The image above, which contains some of the results in their paper, shows that Zn-Br technology, when used in this manner, has the potential to have specific energy and power values that can rival even modern lithium ion technology. Furthermore, the cost of all of the materials involved here is relatively low, although these Chinese experiments did use a fancier carbon electron for their positive electrode.

Looking at what the Chinese did, I wondered if it would be possible to create a battery that reproduces their results, with some materials I could find online. I found a carbon felt from ceramaterials with high conductivity and surface area, you can buy an A4 sized sample for less than 50 USD and coupled this with some conductive HDPE, a copper mesh and copper tape. Since zinc can be plated onto carbon felt as well (see here) I decided to go with a construction mechanism where both of my battery electrodes will be constructed from the same material. For the separator I decided to go with a fiberglass separator, the best one I could find for the purpose was this tissue. In order to enclose the battery I decided to go with some shrink tubing, since I could easily seal the ends with a little bit of heat.

You can see my fully assembled 1 cm squared electrodes. I left a bit uncovered on the one to the left so that you can see all the layers.

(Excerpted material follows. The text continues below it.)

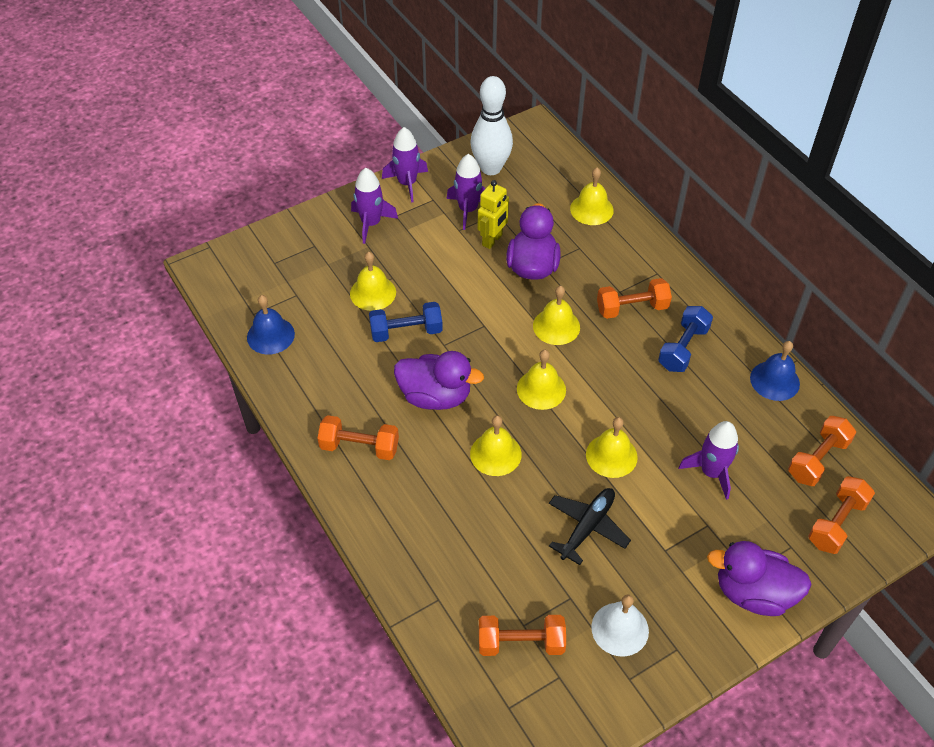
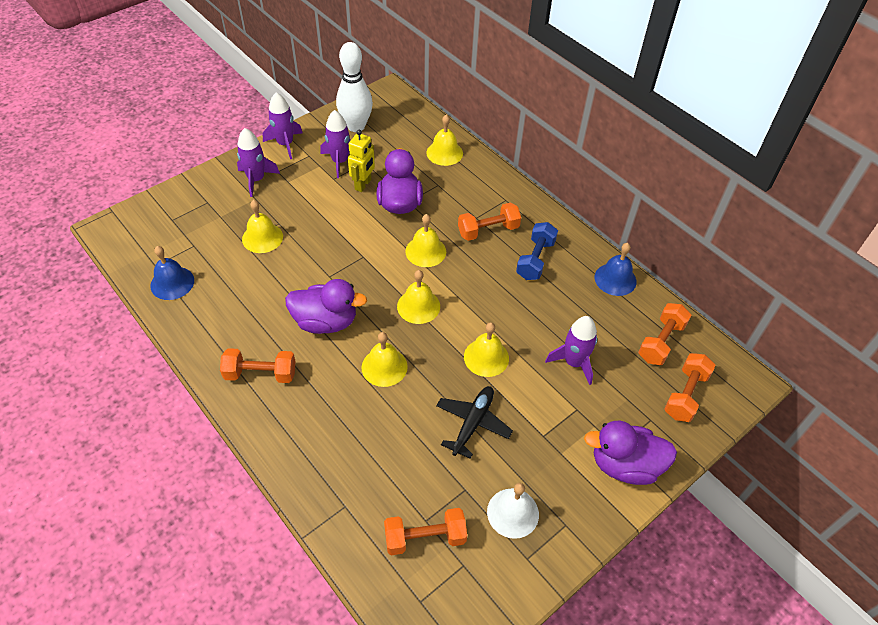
camera: 10 degrees left, 0 degrees up
blue dumbbell [369,302,443,342] -> none

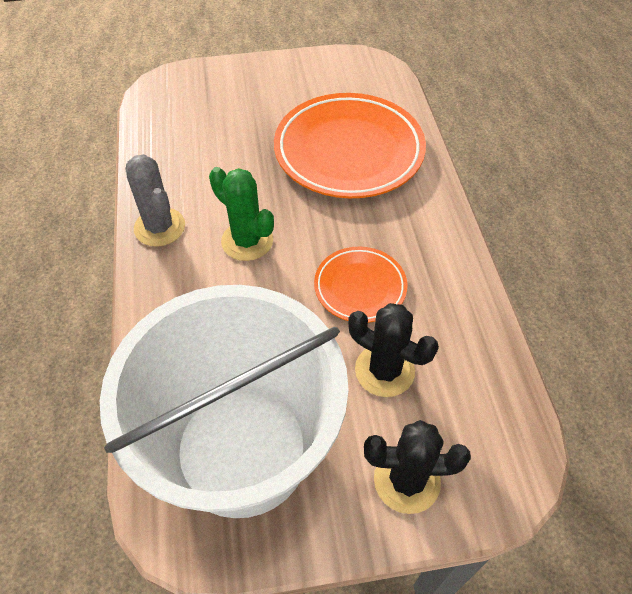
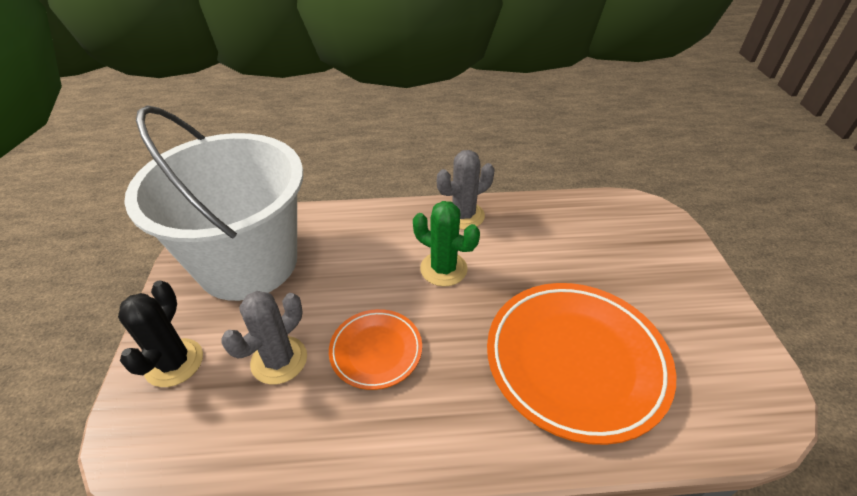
camera: 95 degrees right, 10 degrees down
green cactus [209,167,274,261] -> green cactus turned 75 degrees clockwise [413,201,480,287]
black cactus [348,303,439,397] -> grey cactus [221,291,307,384]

The electrodes are made by heat pressing HDPE to the carbon felt using a regular iron (with some wax paper to prevent it from sticking to the iron) then heat pressing the copper mesh onto the HDPE, then putting the copper tape on the mesh and finally pressing another layer of HDPE to seal all the components in. The resistance measured between the copper and the felt in these electrodes should be lower than 1 ohm, meaning you should be easily able to measure continuity between them.

To build a battery two of these electrodes are put together with 4 layers of the fiber glass between them – it’s pretty large pore so using 1 or 2 layers often caused shorting issues between the carbon felt electrodes – and then placing that inside the shrink tubing. I then sealed the sides of the tubing using a regular iron to ensure everything was enclosed.

The next step is to prepare the solution, for which I used a class A 10mL volumetric flask and prepared a 0.5M solution of Zinc Bromide and tetrabutylammonium bromide (TBAB). Notice that I used tetrabutyl, not tetrapropyl, since this is more readily available. Both of these substances were bought on ebay or amazon, although they are more expensive than they would if you bought them in bulk quantities. The solution is then injected into the tubing using a needle and the hole is then sealed using regular electrical tape (usually I open to holes to allow air to go out of one). The above solution had some solubility problems (the TBAB wouldn’t go into solution at this concentration) so some of my future experiments will test out different concentrations.

Finished battery
Cross-section of a battery cut through the middle after assembly

I have already started testing some of these batteries and look forward to sharing some of their actual electrochemical results within a future post. As a sneak peak I can tell you that the coulombic efficiency of these cells is greater than 92%. But you will see much more, including charge/discharge curves and other tests, really soon!